In this case, closing the game and restarting the computer allowed me to reactivate over the Internet, but other people haven't been so lucky, based on reports filed at Microsoft's Vista Validation Issues forum.
For the record, I think Acclaim deserves a share of the blame for this problem. This problem has been known for a month, maybe much longer. When I installed the 9Dragons software today, it auto-updated itself to the latest version. Supposedly, nProtect has had a patch available for some time, so why doesn't Acclaim include it?
Still, shifting the blame around is cold comfort to a Windows user who downloads and installs a perfectly innocent-looking program only to discover that they've actually pulled the pin on a grenade that will go off in 72 hours unless it's disarmed.
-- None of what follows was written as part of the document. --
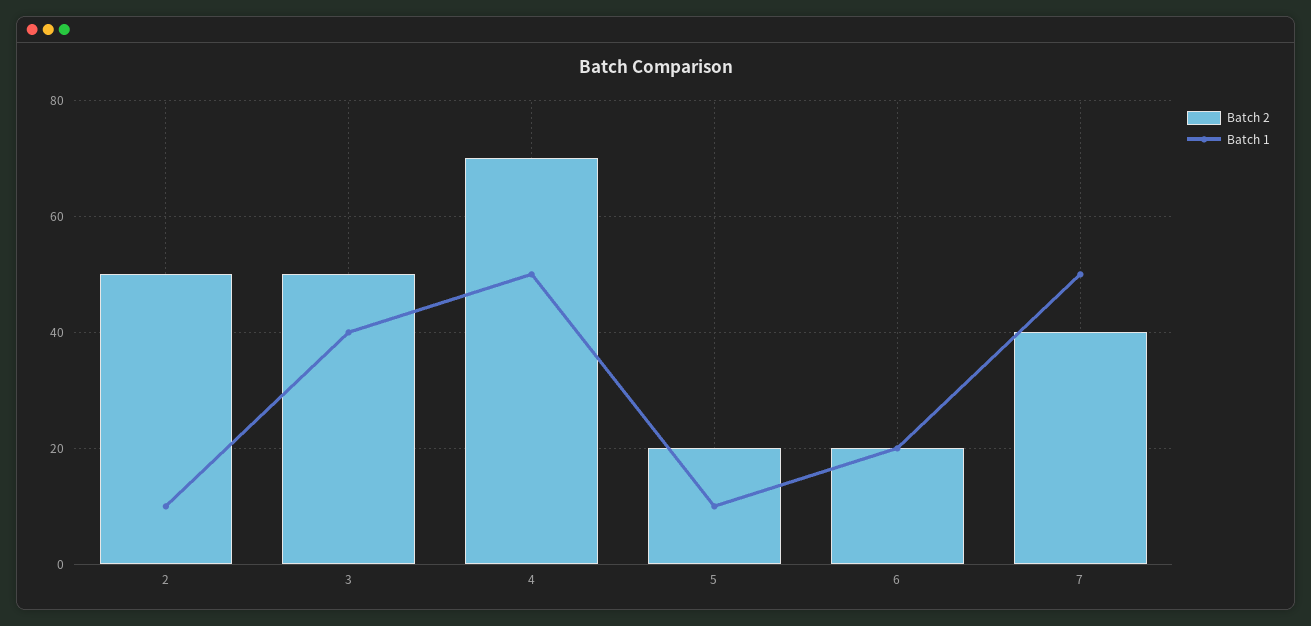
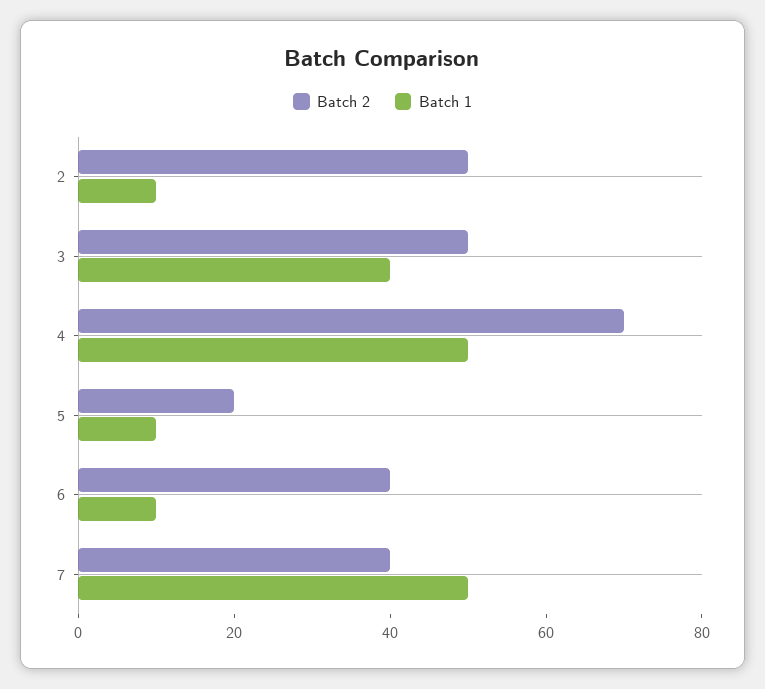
Batch 2, 6: 20 -> 40
Batch 1, 6: 20 -> 10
So far, it looks like most of these problems respond to simple treatment: uninstall the game or program and reactivate, by phone if necessary. Still, it's a hassle to deal with, and nontechnical users are likely to be thoroughly confused.
I was fortunate enough not to reach "reduced functionality mode." Adrian Kingsley-Hughes has an excellent image gallery showing exactly what that looks like. (Hint: not fun.)
I'm still waiting for a response from Microsoft.
Update 27-Feb-2007: Microsoft's David Lazar, Director of the Genuine Windows program, says a technical team is investigating this issue now. A Knowledge Base article on the subject (931699) was published on February 21 acknowledging the existence of the problem and listing options for fixing the damage. I'll be speaking with him and others later this week and will post a follow-up then.